Computes approximate similarity using compressed representations.

Uses centroid lookup + residual correction for efficient scoring.

compress(compression, embeddings)

@spec compress(t(), Nx.Tensor.t()) :: compressed_embedding()

Compresses embeddings using the trained codebook.

Arguments

  • compression - Trained compression codebook
  • embeddings - Tensor of shape {n, dim} to compress

Returns

Compressed embedding struct with centroid IDs and quantized residuals.

compression_ratio(embedding_dim, residual_bits)

@spec compression_ratio(pos_integer(), pos_integer()) :: float()

Returns the compression ratio for given settings.

Examples

iex> Stephen.Compression.compression_ratio(128, 8)
3.94
iex> Stephen.Compression.compression_ratio(128, 1)
28.44

decompress(compression, compressed)

@spec decompress(t(), compressed_embedding()) :: Nx.Tensor.t()

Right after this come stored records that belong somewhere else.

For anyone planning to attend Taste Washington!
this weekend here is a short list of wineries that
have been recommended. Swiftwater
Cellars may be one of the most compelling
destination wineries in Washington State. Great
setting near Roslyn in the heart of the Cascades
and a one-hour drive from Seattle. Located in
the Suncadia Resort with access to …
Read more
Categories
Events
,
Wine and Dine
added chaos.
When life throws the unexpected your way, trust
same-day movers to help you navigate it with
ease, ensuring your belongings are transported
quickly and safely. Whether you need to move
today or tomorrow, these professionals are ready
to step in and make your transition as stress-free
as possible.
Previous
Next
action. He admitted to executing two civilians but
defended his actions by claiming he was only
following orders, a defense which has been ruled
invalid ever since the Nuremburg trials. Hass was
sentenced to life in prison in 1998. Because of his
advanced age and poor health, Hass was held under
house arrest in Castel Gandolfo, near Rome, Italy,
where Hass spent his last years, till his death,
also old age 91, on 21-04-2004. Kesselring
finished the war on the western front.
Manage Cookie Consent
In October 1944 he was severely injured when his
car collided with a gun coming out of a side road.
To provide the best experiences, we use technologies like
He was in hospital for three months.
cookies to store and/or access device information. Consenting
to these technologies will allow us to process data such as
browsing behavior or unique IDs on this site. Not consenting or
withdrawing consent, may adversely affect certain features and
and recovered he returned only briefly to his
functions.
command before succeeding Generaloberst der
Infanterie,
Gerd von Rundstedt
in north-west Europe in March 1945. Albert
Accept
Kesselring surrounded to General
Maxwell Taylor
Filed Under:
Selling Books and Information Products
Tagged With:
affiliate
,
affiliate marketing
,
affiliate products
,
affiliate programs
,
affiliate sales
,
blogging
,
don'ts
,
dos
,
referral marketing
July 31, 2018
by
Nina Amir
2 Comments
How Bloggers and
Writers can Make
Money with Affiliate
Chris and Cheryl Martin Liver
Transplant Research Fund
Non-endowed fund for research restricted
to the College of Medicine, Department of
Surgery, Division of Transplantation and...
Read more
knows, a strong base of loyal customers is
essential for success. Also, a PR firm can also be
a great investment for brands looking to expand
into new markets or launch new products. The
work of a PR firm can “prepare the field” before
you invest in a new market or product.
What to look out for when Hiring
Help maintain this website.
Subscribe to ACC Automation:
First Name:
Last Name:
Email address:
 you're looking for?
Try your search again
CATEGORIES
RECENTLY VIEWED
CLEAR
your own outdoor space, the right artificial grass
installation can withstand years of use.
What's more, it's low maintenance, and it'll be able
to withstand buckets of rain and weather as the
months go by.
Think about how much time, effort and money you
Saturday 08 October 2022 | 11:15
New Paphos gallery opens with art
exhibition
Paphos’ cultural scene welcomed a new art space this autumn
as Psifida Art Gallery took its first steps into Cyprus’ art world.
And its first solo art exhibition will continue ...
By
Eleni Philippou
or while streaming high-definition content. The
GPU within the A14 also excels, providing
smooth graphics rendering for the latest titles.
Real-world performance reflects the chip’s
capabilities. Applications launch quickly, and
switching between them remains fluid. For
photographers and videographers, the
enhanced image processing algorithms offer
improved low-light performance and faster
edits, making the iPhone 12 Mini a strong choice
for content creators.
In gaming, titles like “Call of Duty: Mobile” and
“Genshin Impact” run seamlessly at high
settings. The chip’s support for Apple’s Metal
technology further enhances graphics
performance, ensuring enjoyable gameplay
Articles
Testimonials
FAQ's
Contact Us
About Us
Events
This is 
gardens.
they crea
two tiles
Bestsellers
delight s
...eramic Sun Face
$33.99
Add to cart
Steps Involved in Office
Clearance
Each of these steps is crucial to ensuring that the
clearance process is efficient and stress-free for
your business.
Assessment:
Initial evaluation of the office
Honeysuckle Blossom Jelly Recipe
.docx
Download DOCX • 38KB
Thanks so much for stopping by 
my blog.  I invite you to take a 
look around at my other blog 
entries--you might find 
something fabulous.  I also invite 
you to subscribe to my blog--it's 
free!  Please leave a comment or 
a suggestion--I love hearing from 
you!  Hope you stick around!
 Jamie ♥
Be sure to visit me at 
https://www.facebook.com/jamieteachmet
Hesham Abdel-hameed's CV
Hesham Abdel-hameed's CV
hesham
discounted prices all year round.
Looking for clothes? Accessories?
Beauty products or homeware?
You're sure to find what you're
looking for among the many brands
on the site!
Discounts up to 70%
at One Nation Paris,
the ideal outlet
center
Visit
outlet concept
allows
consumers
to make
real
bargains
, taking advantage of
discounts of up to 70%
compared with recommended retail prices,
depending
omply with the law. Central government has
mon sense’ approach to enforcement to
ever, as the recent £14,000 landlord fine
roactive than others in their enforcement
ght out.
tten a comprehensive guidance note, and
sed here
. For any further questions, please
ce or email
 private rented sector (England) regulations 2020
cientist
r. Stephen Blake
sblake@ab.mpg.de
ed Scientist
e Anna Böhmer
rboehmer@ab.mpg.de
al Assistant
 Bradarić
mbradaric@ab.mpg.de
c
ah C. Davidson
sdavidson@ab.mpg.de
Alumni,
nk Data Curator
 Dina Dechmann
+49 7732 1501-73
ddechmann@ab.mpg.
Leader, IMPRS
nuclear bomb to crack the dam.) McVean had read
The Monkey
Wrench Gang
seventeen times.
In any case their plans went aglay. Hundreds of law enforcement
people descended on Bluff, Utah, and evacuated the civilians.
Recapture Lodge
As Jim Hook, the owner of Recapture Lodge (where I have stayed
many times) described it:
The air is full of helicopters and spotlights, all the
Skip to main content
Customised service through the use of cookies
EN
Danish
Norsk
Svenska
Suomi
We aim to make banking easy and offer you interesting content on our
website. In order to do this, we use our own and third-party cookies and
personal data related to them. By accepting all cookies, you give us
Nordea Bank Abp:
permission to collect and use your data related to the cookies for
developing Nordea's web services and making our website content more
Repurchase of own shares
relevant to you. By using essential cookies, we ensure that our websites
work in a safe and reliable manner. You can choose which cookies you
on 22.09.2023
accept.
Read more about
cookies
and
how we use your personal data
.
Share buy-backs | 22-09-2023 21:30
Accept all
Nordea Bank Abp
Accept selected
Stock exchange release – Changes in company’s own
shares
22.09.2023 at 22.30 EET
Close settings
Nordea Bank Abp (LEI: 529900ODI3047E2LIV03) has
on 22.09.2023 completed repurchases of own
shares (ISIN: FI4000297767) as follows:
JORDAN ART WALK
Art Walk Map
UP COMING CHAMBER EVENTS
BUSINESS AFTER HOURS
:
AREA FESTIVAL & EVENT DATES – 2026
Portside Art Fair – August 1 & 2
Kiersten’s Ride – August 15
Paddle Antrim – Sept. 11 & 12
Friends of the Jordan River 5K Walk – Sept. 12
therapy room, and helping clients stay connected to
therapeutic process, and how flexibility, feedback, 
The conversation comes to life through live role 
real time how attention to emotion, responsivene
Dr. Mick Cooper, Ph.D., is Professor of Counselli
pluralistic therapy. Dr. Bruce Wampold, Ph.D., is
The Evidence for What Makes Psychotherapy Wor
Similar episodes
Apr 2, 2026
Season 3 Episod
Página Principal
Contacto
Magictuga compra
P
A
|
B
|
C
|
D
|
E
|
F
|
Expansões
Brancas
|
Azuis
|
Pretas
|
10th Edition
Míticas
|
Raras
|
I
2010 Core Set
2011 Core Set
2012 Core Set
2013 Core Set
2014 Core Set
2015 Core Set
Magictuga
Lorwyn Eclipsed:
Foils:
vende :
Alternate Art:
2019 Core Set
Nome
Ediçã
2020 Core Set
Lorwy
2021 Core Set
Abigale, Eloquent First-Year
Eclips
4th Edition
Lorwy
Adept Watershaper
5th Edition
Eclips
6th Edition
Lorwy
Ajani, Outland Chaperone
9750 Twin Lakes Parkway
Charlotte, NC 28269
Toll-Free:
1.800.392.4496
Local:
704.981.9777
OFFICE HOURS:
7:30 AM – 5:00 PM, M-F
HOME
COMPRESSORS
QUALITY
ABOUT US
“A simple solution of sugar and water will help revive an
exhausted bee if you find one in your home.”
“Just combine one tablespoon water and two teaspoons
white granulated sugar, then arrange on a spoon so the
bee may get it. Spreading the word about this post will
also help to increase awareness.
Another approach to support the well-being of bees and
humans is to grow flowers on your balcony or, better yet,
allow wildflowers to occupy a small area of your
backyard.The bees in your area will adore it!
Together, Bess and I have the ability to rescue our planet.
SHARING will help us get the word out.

Decompresses embeddings from compressed representation.

Arguments

  • compression - Trained compression codebook
  • compressed - Compressed embedding struct

Returns

Reconstructed embeddings tensor of shape {n, dim}.

load(path)

@spec load(Path.t()) :: {:ok, t()} | {:error, term()}

Loads compression codebook from disk.

save(compression, path)

@spec save(t(), Path.t()) :: :ok

Saves compression codebook to disk.

train(embeddings, opts \\ [])

@spec train(
  [Nx.Tensor.t()] | Nx.Tensor.t(),
  keyword()
) :: t()

Trains a compression codebook from a collection of embeddings.

Arguments

  • embeddings - List of embedding tensors or single tensor of shape {n, dim}
  • opts - Options

Options

  • :num_centroids - Number of centroids (default: 2048)
  • :residual_bits - Bits for residual quantization (default: 8)
  • :iterations - K-means iterations (default: 20)

Returns

A trained compression codebook struct.